▶ EXERCISE PROMPT
Transcribe the records, from the line that contains "## FAQ for Internal Team" up to and including the line that contains "A: We provide".

◇ ◇ ◇ ◇

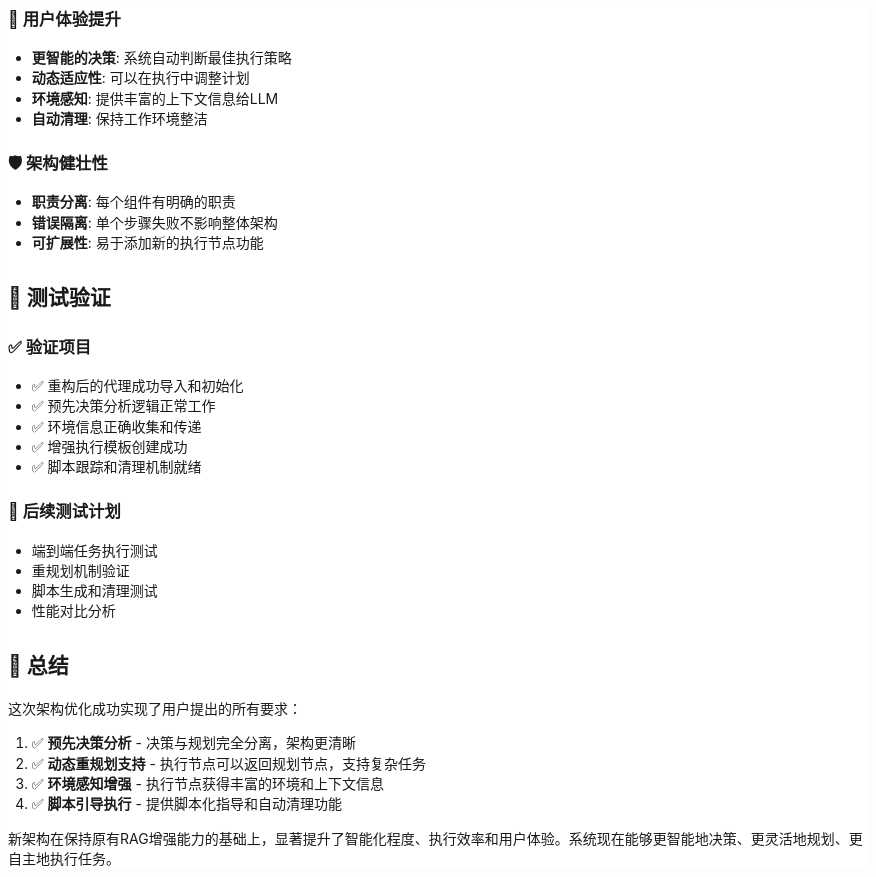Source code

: ### 🎯 **用户体验提升**
- **更智能的决策**: 系统自动判断最佳执行策略
- **动态适应性**: 可以在执行中调整计划
- **环境感知**: 提供丰富的上下文信息给LLM
- **自动清理**: 保持工作环境整洁

### 🛡️ **架构健壮性**
- **职责分离**: 每个组件有明确的职责
- **错误隔离**: 单个步骤失败不影响整体架构
- **可扩展性**: 易于添加新的执行节点功能

## 🧪 测试验证

### ✅ **验证项目**
- ✅ 重构后的代理成功导入和初始化
- ✅ 预先决策分析逻辑正常工作
- ✅ 环境信息正确收集和传递
- ✅ 增强执行模板创建成功
- ✅ 脚本跟踪和清理机制就绪

### 🔄 **后续测试计划**
- 端到端任务执行测试
- 重规划机制验证
- 脚本生成和清理测试
- 性能对比分析

## 🎉 总结

这次架构优化成功实现了用户提出的所有要求：

1. ✅ **预先决策分析** - 决策与规划完全分离，架构更清晰
2. ✅ **动态重规划支持** - 执行节点可以返回规划节点，支持复杂任务
3. ✅ **环境感知增强** - 执行节点获得丰富的环境和上下文信息
4. ✅ **脚本引导执行** - 提供脚本化指导和自动清理功能

新架构在保持原有RAG增强能力的基础上，显著提升了智能化程度、执行效率和用户体验。系统现在能够更智能地决策、更灵活地规划、更自主地执行任务。 
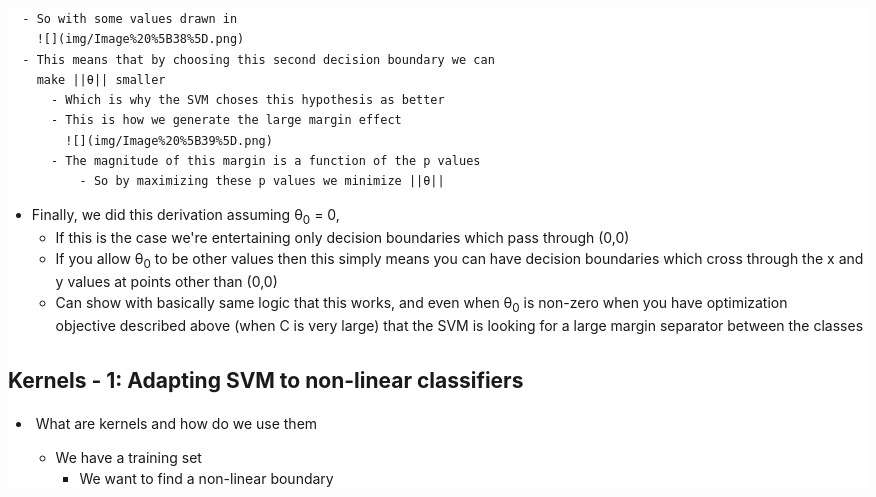       - So with some values drawn in  
        ![](img/Image%20%5B38%5D.png)
      - This means that by choosing this second decision boundary we can
        make ||θ|| smaller
          - Which is why the SVM choses this hypothesis as better 
          - This is how we generate the large margin effect  
            ![](img/Image%20%5B39%5D.png)
          - The magnitude of this margin is a function of the p values
              - So by maximizing these p values we minimize ||θ|| 
  - Finally, we did this derivation assuming θ<sub>0</sub> = 0,
      - If this is the case we're entertaining only decision boundaries
        which pass through (0,0)
      - If you allow θ<sub>0</sub> to be other values then this simply
        means you can have decision boundaries which cross through the x
        and y values at points other than (0,0)
      - Can show with basically same logic that this works, and even
        when θ<sub>0</sub> is non-zero when you have optimization
        objective described above (when C is very large) that the SVM is
        looking for a large margin separator between the classes

## Kernels - 1: Adapting SVM to non-linear classifiers

  -  What are kernels and how do we use them
    
    - We have a training set  
      - We want to find a non-linear boundary  
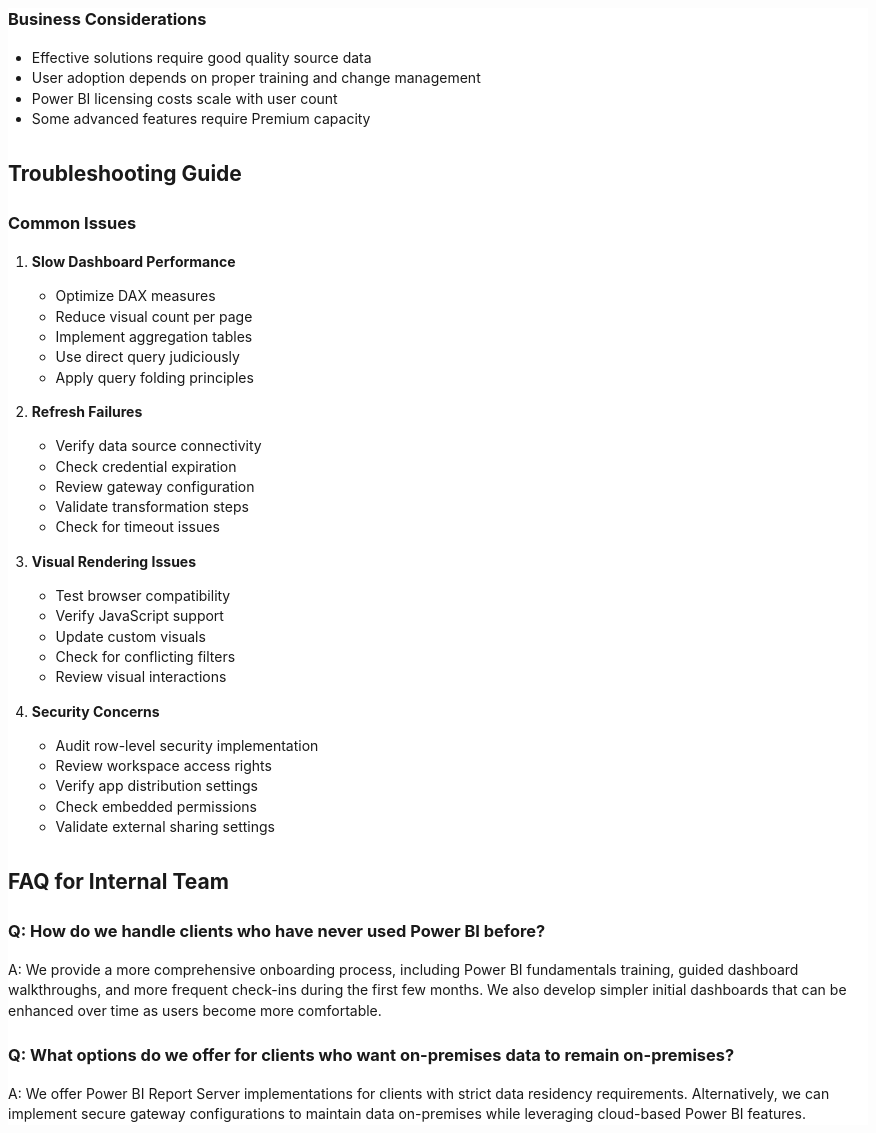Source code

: ### Business Considerations
- Effective solutions require good quality source data
- User adoption depends on proper training and change management
- Power BI licensing costs scale with user count
- Some advanced features require Premium capacity

## Troubleshooting Guide

### Common Issues
1. **Slow Dashboard Performance**
   - Optimize DAX measures
   - Reduce visual count per page
   - Implement aggregation tables
   - Use direct query judiciously
   - Apply query folding principles

2. **Refresh Failures**
   - Verify data source connectivity
   - Check credential expiration
   - Review gateway configuration
   - Validate transformation steps
   - Check for timeout issues

3. **Visual Rendering Issues**
   - Test browser compatibility
   - Verify JavaScript support
   - Update custom visuals
   - Check for conflicting filters
   - Review visual interactions

4. **Security Concerns**
   - Audit row-level security implementation
   - Review workspace access rights
   - Verify app distribution settings
   - Check embedded permissions
   - Validate external sharing settings

## FAQ for Internal Team

### Q: How do we handle clients who have never used Power BI before?
A: We provide a more comprehensive onboarding process, including Power BI fundamentals training, guided dashboard walkthroughs, and more frequent check-ins during the first few months. We also develop simpler initial dashboards that can be enhanced over time as users become more comfortable.

### Q: What options do we offer for clients who want on-premises data to remain on-premises?
A: We offer Power BI Report Server implementations for clients with strict data residency requirements. Alternatively, we can implement secure gateway configurations to maintain data on-premises while leveraging cloud-based Power BI features.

◇ ◇ ◇ ◇

▶ TASK ANSWER
## FAQ for Internal Team

### Q: How do we handle clients who have never used Power BI before?
A: We provide a more comprehensive onboarding process, including Power BI fundamentals training, guided dashboard walkthroughs, and more frequent check-ins during the first few months. We also develop simpler initial dashboards that can be enhanced over time as users become more comfortable.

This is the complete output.